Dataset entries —

=== Begin Enclosure ===

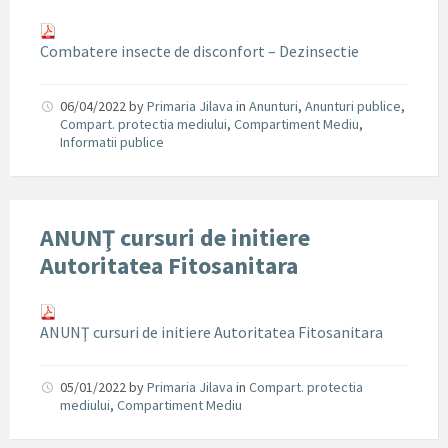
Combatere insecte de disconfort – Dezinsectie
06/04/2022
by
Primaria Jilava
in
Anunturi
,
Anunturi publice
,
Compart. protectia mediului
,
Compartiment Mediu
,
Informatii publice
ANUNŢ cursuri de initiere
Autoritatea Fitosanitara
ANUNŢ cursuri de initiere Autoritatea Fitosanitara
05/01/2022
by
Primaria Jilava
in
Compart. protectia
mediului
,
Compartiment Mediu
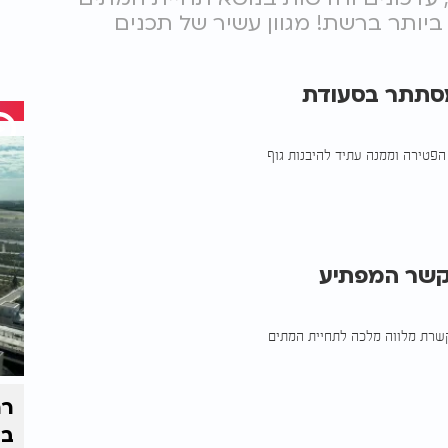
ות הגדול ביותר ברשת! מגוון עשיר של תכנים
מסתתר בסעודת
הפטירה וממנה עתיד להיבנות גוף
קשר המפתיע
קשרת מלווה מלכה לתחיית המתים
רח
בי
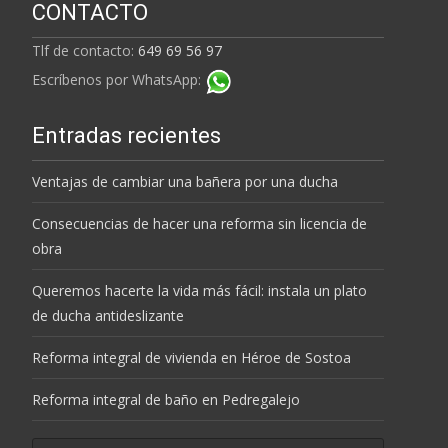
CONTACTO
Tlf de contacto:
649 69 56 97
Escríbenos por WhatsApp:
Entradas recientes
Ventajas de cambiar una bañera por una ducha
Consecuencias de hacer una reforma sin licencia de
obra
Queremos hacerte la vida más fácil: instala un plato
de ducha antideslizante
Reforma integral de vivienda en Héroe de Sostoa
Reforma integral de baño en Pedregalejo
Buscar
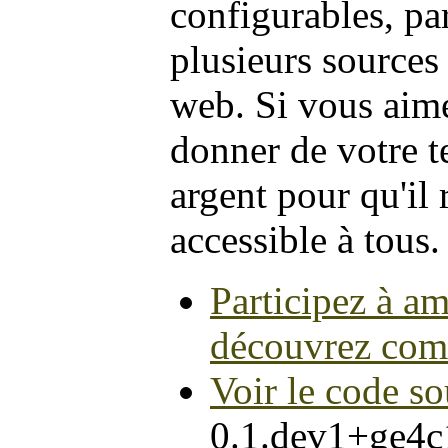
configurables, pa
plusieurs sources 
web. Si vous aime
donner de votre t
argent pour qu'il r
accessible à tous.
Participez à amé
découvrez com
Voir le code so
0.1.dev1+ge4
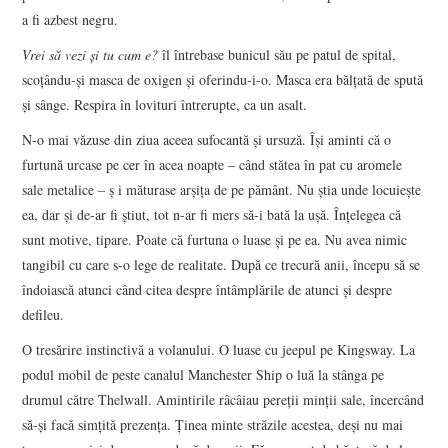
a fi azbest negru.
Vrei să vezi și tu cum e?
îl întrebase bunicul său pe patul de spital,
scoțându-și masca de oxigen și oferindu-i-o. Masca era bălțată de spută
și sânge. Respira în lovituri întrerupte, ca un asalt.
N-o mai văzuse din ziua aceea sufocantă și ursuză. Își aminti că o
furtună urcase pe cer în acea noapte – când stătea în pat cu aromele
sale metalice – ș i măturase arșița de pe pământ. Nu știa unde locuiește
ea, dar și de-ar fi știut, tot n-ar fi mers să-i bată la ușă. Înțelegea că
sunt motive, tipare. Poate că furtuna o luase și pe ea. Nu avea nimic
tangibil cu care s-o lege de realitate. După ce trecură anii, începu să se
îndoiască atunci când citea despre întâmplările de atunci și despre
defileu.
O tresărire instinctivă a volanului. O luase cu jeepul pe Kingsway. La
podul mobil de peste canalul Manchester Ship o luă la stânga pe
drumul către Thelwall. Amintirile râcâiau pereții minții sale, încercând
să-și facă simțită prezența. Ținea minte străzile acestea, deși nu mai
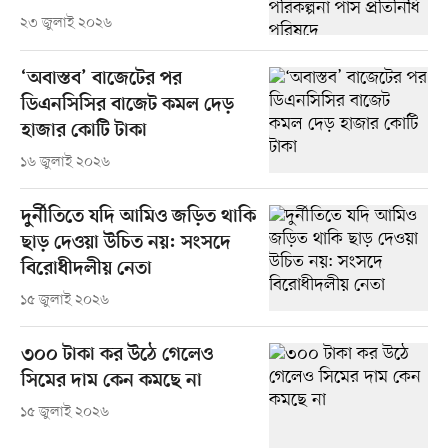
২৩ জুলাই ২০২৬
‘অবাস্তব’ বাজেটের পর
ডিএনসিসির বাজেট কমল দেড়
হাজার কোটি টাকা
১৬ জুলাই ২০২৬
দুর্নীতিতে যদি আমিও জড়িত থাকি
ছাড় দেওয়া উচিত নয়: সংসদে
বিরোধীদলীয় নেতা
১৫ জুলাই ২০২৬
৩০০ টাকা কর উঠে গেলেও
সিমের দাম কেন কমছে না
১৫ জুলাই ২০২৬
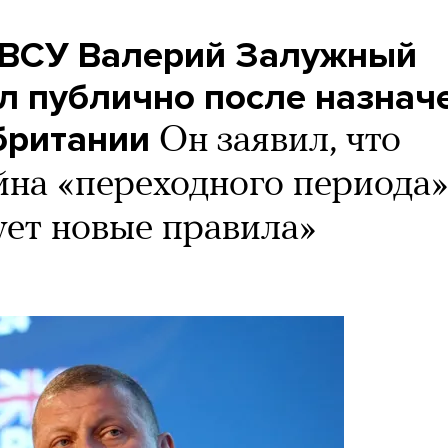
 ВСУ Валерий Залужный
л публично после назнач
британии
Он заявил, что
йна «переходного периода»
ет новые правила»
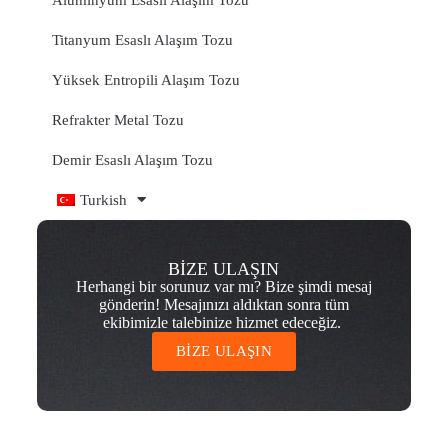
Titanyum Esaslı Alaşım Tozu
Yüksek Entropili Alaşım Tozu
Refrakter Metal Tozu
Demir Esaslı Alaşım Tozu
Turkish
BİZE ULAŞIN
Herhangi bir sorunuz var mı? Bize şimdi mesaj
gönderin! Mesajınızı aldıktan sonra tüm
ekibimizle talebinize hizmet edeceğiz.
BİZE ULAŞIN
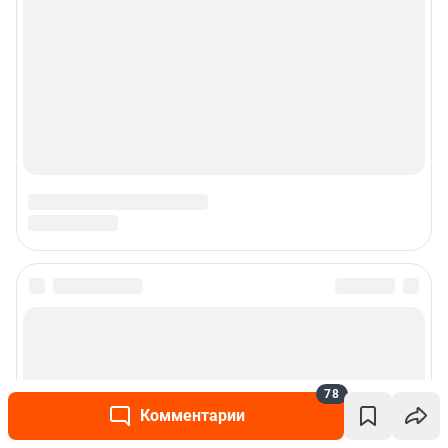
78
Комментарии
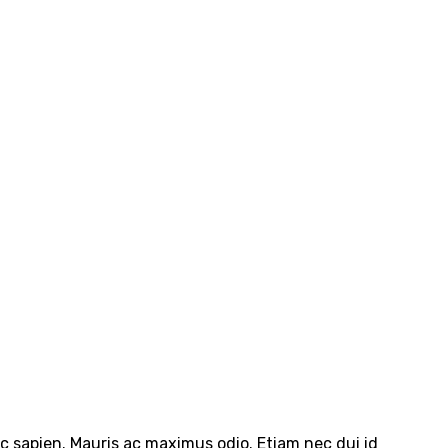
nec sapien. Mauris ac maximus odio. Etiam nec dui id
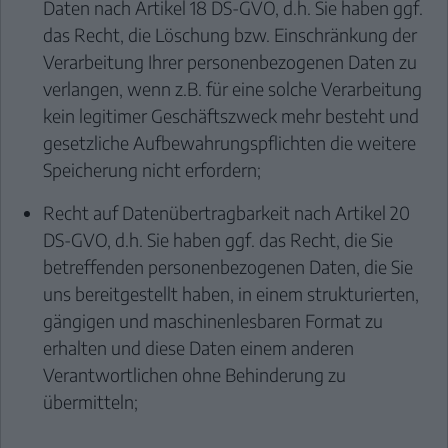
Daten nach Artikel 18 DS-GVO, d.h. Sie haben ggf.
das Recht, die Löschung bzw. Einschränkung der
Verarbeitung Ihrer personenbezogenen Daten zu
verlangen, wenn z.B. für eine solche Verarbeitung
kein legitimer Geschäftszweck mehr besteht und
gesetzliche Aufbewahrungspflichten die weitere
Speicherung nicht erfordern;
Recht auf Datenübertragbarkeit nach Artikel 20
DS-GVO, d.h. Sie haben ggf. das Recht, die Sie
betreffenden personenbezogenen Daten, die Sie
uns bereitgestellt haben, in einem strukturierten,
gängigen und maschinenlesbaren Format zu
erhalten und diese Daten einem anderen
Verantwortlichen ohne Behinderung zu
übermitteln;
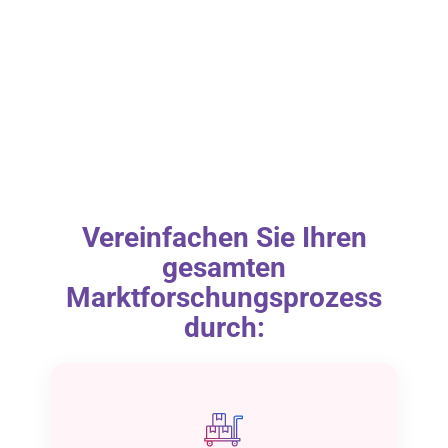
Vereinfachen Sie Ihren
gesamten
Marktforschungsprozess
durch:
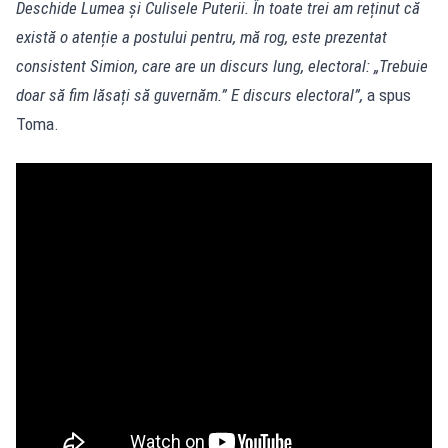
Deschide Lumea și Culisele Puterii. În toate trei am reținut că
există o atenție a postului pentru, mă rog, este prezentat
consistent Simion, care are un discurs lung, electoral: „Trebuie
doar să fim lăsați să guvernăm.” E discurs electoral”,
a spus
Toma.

=== End Enclosure ===

DESCRIPTION OF THE TASK — Can you update the listing above throughout, changing every "Primaria Jilava" to "Primăria Jilava" and leaving the rest of the text untouched? Omit the pictures from your answer.

PROBLEM SOLUTION —
Combatere insecte de disconfort – Dezinsectie
06/04/2022
by
Primăria Jilava
in
Anunturi
,
Anunturi publice
,
Compart. protectia mediului
,
Compartiment Mediu
,
Informatii publice
ANUNŢ cursuri de initiere
Autoritatea Fitosanitara
ANUNŢ cursuri de initiere Autoritatea Fitosanitara
05/01/2022
by
Primăria Jilava
in
Compart. protectia
mediului
,
Compartiment Mediu
ות הגדול ביותר ברשת! מגוון עשיר של תכנים
מסתתר בסעודת
הפטירה וממנה עתיד להיבנות גוף
קשר המפתיע
קשרת מלווה מלכה לתחיית המתים
רח
בי
CONTACTO
Tlf de contacto:
649 69 56 97
Escríbenos por WhatsApp:
Entradas recientes
Ventajas de cambiar una bañera por una ducha
Consecuencias de hacer una reforma sin licencia de
obra
Queremos hacerte la vida más fácil: instala un plato
de ducha antideslizante
Reforma integral de vivienda en Héroe de Sostoa
Reforma integral de baño en Pedregalejo
Buscar
configurables, pa
plusieurs sources 
web. Si vous aime
donner de votre t
argent pour qu'il r
accessible à tous.
Participez à amé
découvrez com
Voir le code so
0.1.dev1+ge4
a fi azbest negru.
Vrei să vezi și tu cum e?
îl întrebase bunicul său pe patul de spital,
scoțându-și masca de oxigen și oferindu-i-o. Masca era bălțată de spută
și sânge. Respira în lovituri întrerupte, ca un asalt.
N-o mai văzuse din ziua aceea sufocantă și ursuză. Își aminti că o
furtună urcase pe cer în acea noapte – când stătea în pat cu aromele
sale metalice – ș i măturase arșița de pe pământ. Nu știa unde locuiește
ea, dar și de-ar fi știut, tot n-ar fi mers să-i bată la ușă. Înțelegea că
sunt motive, tipare. Poate că furtuna o luase și pe ea. Nu avea nimic
tangibil cu care s-o lege de realitate. După ce trecură anii, începu să se
îndoiască atunci când citea despre întâmplările de atunci și despre
defileu.
O tresărire instinctivă a volanului. O luase cu jeepul pe Kingsway. La
podul mobil de peste canalul Manchester Ship o luă la stânga pe
drumul către Thelwall. Amintirile râcâiau pereții minții sale, încercând
să-și facă simțită prezența. Ținea minte străzile acestea, deși nu mai
২৩ জুলাই ২০২৬
‘অবাস্তব’ বাজেটের পর
ডিএনসিসির বাজেট কমল দেড়
হাজার কোটি টাকা
১৬ জুলাই ২০২৬
দুর্নীতিতে যদি আমিও জড়িত থাকি
ছাড় দেওয়া উচিত নয়: সংসদে
বিরোধীদলীয় নেতা
১৫ জুলাই ২০২৬
৩০০ টাকা কর উঠে গেলেও
সিমের দাম কেন কমছে না
১৫ জুলাই ২০২৬
 ВСУ Валерий Залужный
л публично после назнач
британии
Он заявил, что
йна «переходного периода»
ет новые правила»
Titanyum Esaslı Alaşım Tozu
Yüksek Entropili Alaşım Tozu
Refrakter Metal Tozu
Demir Esaslı Alaşım Tozu
Turkish
BİZE ULAŞIN
Herhangi bir sorunuz var mı? Bize şimdi mesaj
gönderin! Mesajınızı aldıktan sonra tüm
ekibimizle talebinize hizmet edeceğiz.
BİZE ULAŞIN
78
Комментарии
nec sapien. Mauris ac maximus odio. Etiam nec dui id
Daten nach Artikel 18 DS-GVO, d.h. Sie haben ggf.
das Recht, die Löschung bzw. Einschränkung der
Verarbeitung Ihrer personenbezogenen Daten zu
verlangen, wenn z.B. für eine solche Verarbeitung
kein legitimer Geschäftszweck mehr besteht und
gesetzliche Aufbewahrungspflichten die weitere
Speicherung nicht erfordern;
Recht auf Datenübertragbarkeit nach Artikel 20
DS-GVO, d.h. Sie haben ggf. das Recht, die Sie
betreffenden personenbezogenen Daten, die Sie
uns bereitgestellt haben, in einem strukturierten,
gängigen und maschinenlesbaren Format zu
erhalten und diese Daten einem anderen
Verantwortlichen ohne Behinderung zu
übermitteln;
Vereinfachen Sie Ihren
gesamten
Marktforschungsprozess
durch:
Deschide Lumea și Culisele Puterii. În toate trei am reținut că
există o atenție a postului pentru, mă rog, este prezentat
consistent Simion, care are un discurs lung, electoral: „Trebuie
doar să fim lăsați să guvernăm.” E discurs electoral”,
a spus
Toma.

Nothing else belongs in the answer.